## Items listed in a dataset
****************************************
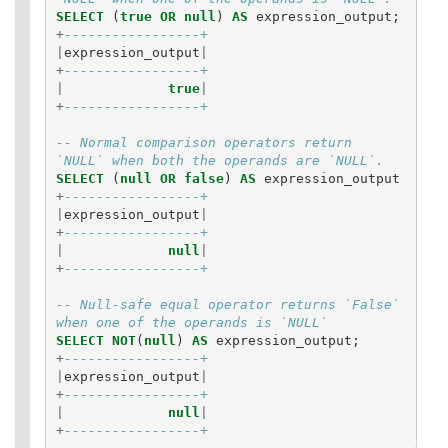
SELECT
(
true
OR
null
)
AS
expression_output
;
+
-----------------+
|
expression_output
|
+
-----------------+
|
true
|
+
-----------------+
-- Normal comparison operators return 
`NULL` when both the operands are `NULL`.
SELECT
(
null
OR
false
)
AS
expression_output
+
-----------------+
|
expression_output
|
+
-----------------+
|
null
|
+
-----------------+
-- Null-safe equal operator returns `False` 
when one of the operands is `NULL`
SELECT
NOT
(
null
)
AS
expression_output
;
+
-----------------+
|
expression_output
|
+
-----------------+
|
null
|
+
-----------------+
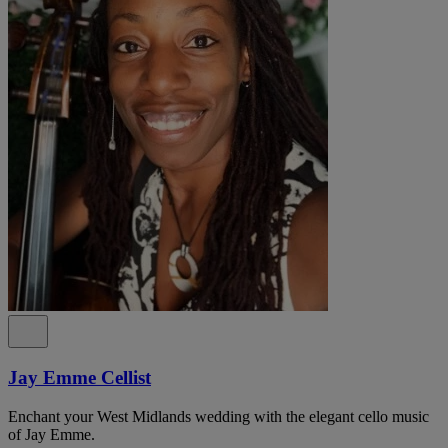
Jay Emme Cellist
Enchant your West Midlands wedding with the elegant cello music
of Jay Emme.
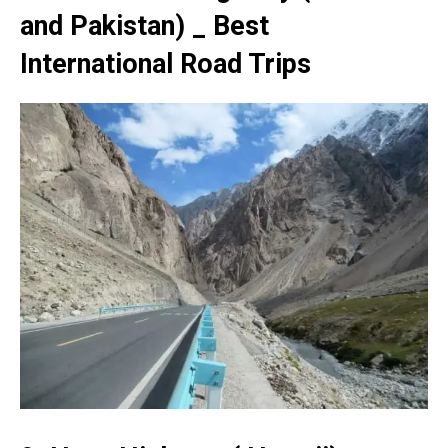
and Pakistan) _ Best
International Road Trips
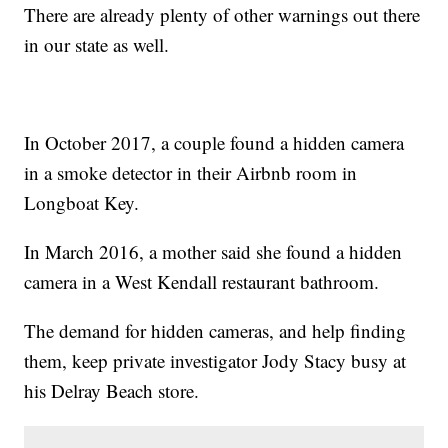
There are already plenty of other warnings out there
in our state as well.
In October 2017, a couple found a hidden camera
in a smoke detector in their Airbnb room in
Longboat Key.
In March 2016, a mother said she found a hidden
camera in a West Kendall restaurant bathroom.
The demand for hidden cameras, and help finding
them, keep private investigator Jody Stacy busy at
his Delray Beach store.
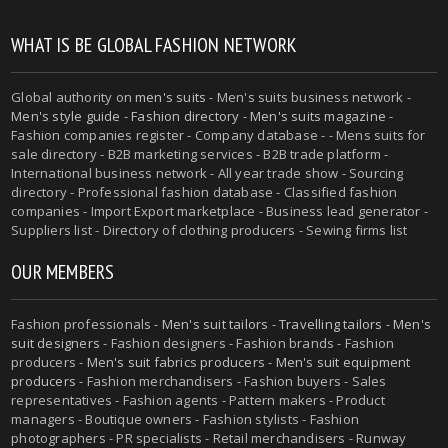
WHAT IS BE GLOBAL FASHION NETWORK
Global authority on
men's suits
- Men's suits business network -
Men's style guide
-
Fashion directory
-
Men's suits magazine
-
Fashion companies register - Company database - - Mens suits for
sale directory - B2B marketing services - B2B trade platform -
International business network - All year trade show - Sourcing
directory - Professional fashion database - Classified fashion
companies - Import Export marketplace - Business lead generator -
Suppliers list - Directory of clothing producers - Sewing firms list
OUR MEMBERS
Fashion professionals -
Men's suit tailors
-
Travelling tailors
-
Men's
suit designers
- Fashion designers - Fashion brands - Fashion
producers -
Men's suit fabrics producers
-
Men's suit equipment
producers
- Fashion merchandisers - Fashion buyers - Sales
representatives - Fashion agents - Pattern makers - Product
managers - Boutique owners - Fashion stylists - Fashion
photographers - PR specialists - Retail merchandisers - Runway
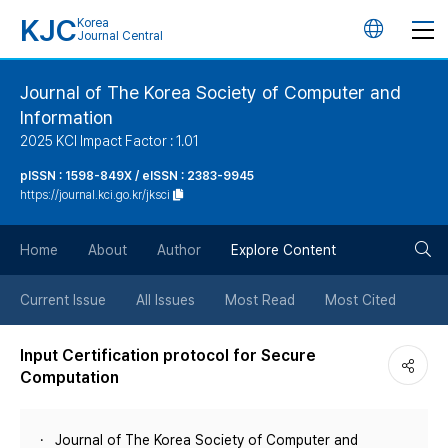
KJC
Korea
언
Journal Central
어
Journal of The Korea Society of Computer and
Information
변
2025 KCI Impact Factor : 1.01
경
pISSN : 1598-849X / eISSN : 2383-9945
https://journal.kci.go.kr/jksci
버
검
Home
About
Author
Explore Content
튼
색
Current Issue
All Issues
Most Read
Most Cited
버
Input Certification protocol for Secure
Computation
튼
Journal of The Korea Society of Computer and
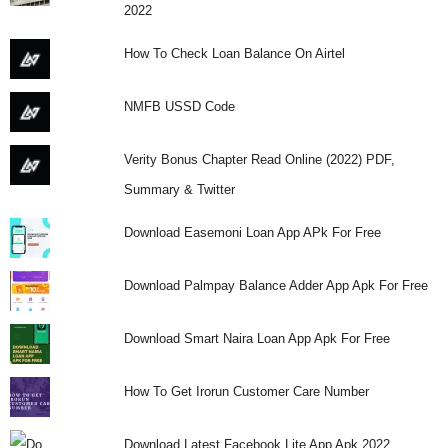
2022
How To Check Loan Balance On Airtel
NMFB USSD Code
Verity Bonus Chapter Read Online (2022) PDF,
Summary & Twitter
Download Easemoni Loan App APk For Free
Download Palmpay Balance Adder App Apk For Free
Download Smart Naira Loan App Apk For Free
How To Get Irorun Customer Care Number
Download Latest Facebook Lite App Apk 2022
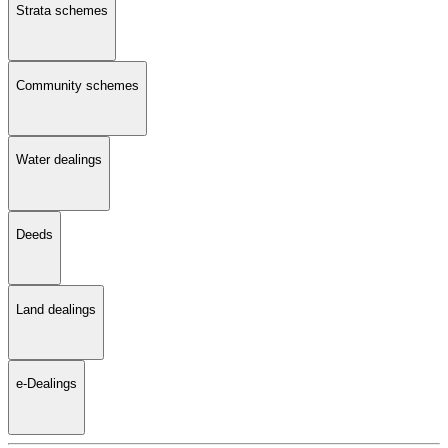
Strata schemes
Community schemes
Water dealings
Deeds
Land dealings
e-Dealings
****************************************
## Written task
Please output every line of text in the material above without changing any of it, and leave the pictures out.

## Answer section
SELECT
(
true
OR
null
)
AS
expression_output
;
+
-----------------+
|
expression_output
|
+
-----------------+
|
true
|
+
-----------------+
-- Normal comparison operators return 
`NULL` when both the operands are `NULL`.
SELECT
(
null
OR
false
)
AS
expression_output
+
-----------------+
|
expression_output
|
+
-----------------+
|
null
|
+
-----------------+
-- Null-safe equal operator returns `False` 
when one of the operands is `NULL`
SELECT
NOT
(
null
)
AS
expression_output
;
+
-----------------+
|
expression_output
|
+
-----------------+
|
null
|
+
-----------------+
Jay Emme Cellist
Enchant your West Midlands wedding with the elegant cello music
of Jay Emme.
and Pakistan) _ Best
International Road Trips
There are already plenty of other warnings out there
in our state as well.
In October 2017, a couple found a hidden camera
in a smoke detector in their Airbnb room in
Longboat Key.
In March 2016, a mother said she found a hidden
camera in a West Kendall restaurant bathroom.
The demand for hidden cameras, and help finding
them, keep private investigator Jody Stacy busy at
his Delray Beach store.
WHAT IS BE GLOBAL FASHION NETWORK
Global authority on
men's suits
- Men's suits business network -
Men's style guide
-
Fashion directory
-
Men's suits magazine
-
Fashion companies register - Company database - - Mens suits for
sale directory - B2B marketing services - B2B trade platform -
International business network - All year trade show - Sourcing
directory - Professional fashion database - Classified fashion
companies - Import Export marketplace - Business lead generator -
Suppliers list - Directory of clothing producers - Sewing firms list
OUR MEMBERS
Fashion professionals -
Men's suit tailors
-
Travelling tailors
-
Men's
suit designers
- Fashion designers - Fashion brands - Fashion
producers -
Men's suit fabrics producers
-
Men's suit equipment
producers
- Fashion merchandisers - Fashion buyers - Sales
representatives - Fashion agents - Pattern makers - Product
managers - Boutique owners - Fashion stylists - Fashion
photographers - PR specialists - Retail merchandisers - Runway
KJC
Korea
언
Journal Central
어
Journal of The Korea Society of Computer and
Information
변
2025 KCI Impact Factor : 1.01
경
pISSN : 1598-849X / eISSN : 2383-9945
https://journal.kci.go.kr/jksci
버
검
Home
About
Author
Explore Content
튼
색
Current Issue
All Issues
Most Read
Most Cited
버
Input Certification protocol for Secure
Computation
튼
Journal of The Korea Society of Computer and
2022
How To Check Loan Balance On Airtel
NMFB USSD Code
Verity Bonus Chapter Read Online (2022) PDF,
Summary & Twitter
Download Easemoni Loan App APk For Free
Download Palmpay Balance Adder App Apk For Free
Download Smart Naira Loan App Apk For Free
How To Get Irorun Customer Care Number
Download Latest Facebook Lite App Apk 2022
Strata schemes
Community schemes
Water dealings
Deeds
Land dealings
e-Dealings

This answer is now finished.